:: DATA FOR REVIEW ::
------------------------------

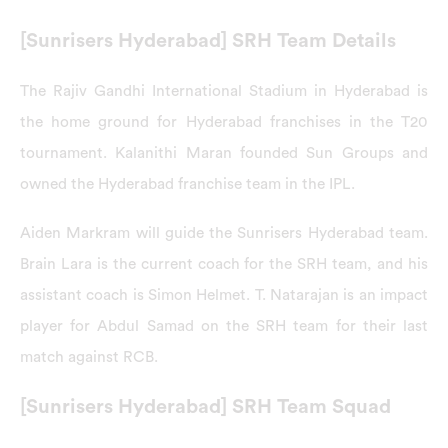
[Sunrisers Hyderabad] SRH Team Details
The Rajiv Gandhi International Stadium in Hyderabad is
the home ground for Hyderabad franchises in the T20
tournament. Kalanithi Maran founded Sun Groups and
owned the Hyderabad franchise team in the IPL.
Aiden Markram will guide the Sunrisers Hyderabad team.
Brain Lara is the current coach for the SRH team, and his
assistant coach is Simon Helmet. T. Natarajan is an impact
player for Abdul Samad on the SRH team for their last
match against RCB.
[Sunrisers Hyderabad] SRH Team Squad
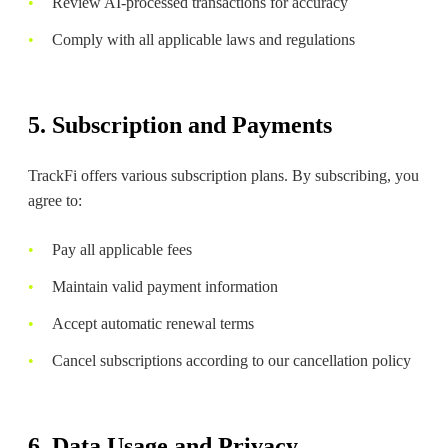
Review AI-processed transactions for accuracy
Comply with all applicable laws and regulations
5. Subscription and Payments
TrackFi offers various subscription plans. By subscribing, you
agree to:
Pay all applicable fees
Maintain valid payment information
Accept automatic renewal terms
Cancel subscriptions according to our cancellation policy
6. Data Usage and Privacy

------------------------------

:: PROMPT ::
Repeat only the lines running from the line that contains "Pay all applicable fees" through the last line above, inclusive.

:: EXERCISE RESPONSE ::
Pay all applicable fees
Maintain valid payment information
Accept automatic renewal terms
Cancel subscriptions according to our cancellation policy
6. Data Usage and Privacy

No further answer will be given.